Vibe coding is a skill and can be a productivity multiplier, especially for developers who already understand core concepts. It reduces time spent on boilerplate, accelerates experimentation, and lowers the barrier to trying new tools or frameworks.
However, you should be aware that it does not replace fundamentals. You still need to understand data structures, control flow, debugging, and system design to evaluate AI-generated code. Technical interviews continue to test core knowledge and reasoning, not your ability to prompt an AI.
Still, vibe coding matters in AI literacy where employers now look for whether you know when to use AI assistance, how to validate outputs, and how to integrate it responsibly into real workflows.
Ethical and Security Considerations
Vibe coding introduces risks that developers must actively manage to ensure compliance with data governance standards. The following are the ethical and security considerations you should be aware of:
- API key leakage: This mistake can occur when credentials are accidentally committed or shared through generated code. Always use environment variables (
.envfiles) and never paste your real credentials into a chat prompt. - Licensing risks: AI models are trained on vast amounts of public code. Occasionally, they may output a snippet that is under a restrictive license (like GPL). If you are building a commercial product, you need to ensure the AI-generated code doesn't violate existing copyrights.
- Hallucinated libraries or APIs: These may appear in generated examples and can lead to broken builds or misleading implementations.

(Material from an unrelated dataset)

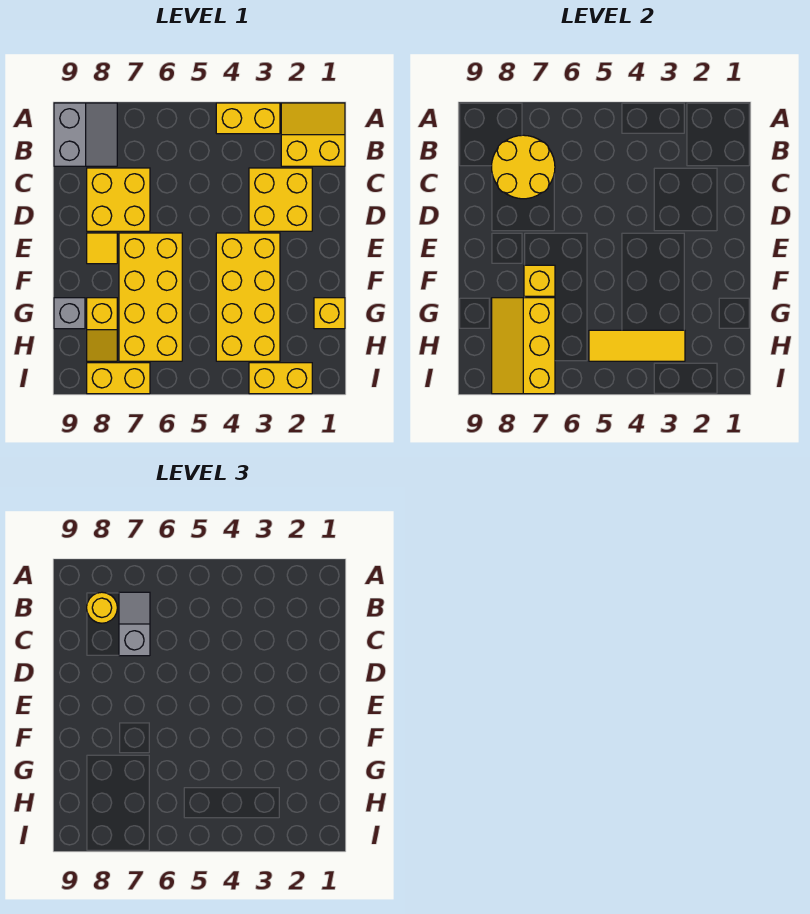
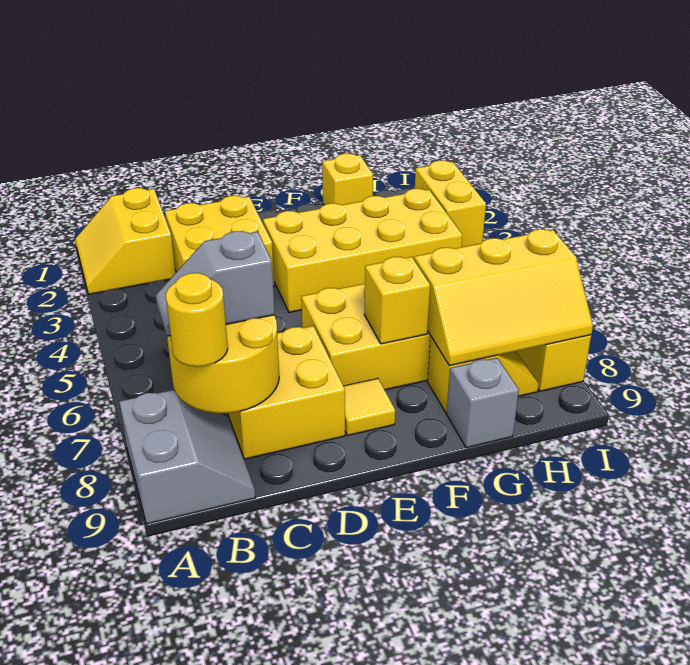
yellow 1x2 brick [216,103,280,134] -> none
grey 2x2 slope [54,103,117,166] -> grey 2x2 slope turned to [119,390,255,524]
yellow 1x3 tile [589,330,685,361] -> none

- Data privacy: Whatever you type into a web-based AI might be used to train future versions of the model unless you are using an “Enterprise” or “Privacy” mode. Never paste proprietary company data or sensitive user information into a public AI prompt.
- Code review responsibility: AI output should be treated like any third-party contribution and reviewed for correctness, security, and compliance. Always review your code as part of the workflow.
Final Thoughts for Beginners
Vibe coding can be a useful way for beginners to experiment, learn, and build faster. Always treat AI-generated code as a starting point, not an answer key, and make sure you understand what it’s doing before moving on. Avoid the hype that suggests it replaces learning to code; it doesn’t. Instead, think of vibe coding as a practical tool that helps you explore ideas and reduce friction while you develop real skills in debugging, reasoning, and software design.
Now that you are ready to practice vibe coding, I recommend taking our AI-Assisted Coding for Developers course to learn how to choose the right AI tool for your development work and improve productivity. I also recommend taking our Vibe Coding with Replit course to learn prompt engineering and how to deploy, secure, and maintain vibe-coded applications on Replit.
FAQs
Can vibe coding replace traditional coding workflows?
No. It only complements traditional coding by speeding up exploration and setup, but structured design and manual review are still critical.
Do I still need to learn programming fundamentals if I vibe code?
Yes. Learning programming fundamentals is important for debugging, validating AI output, and knowing when the generated code is wrong or incomplete.
How do I know if AI-generated code is correct?
You will not know until you run it. Testing, checking outputs, and reviewing logic are required every time you get the code output.
What kinds of projects are best for vibe coding?
Small scripts, prototypes, learning exercises, boilerplate setup, and documentation are ideal starting points.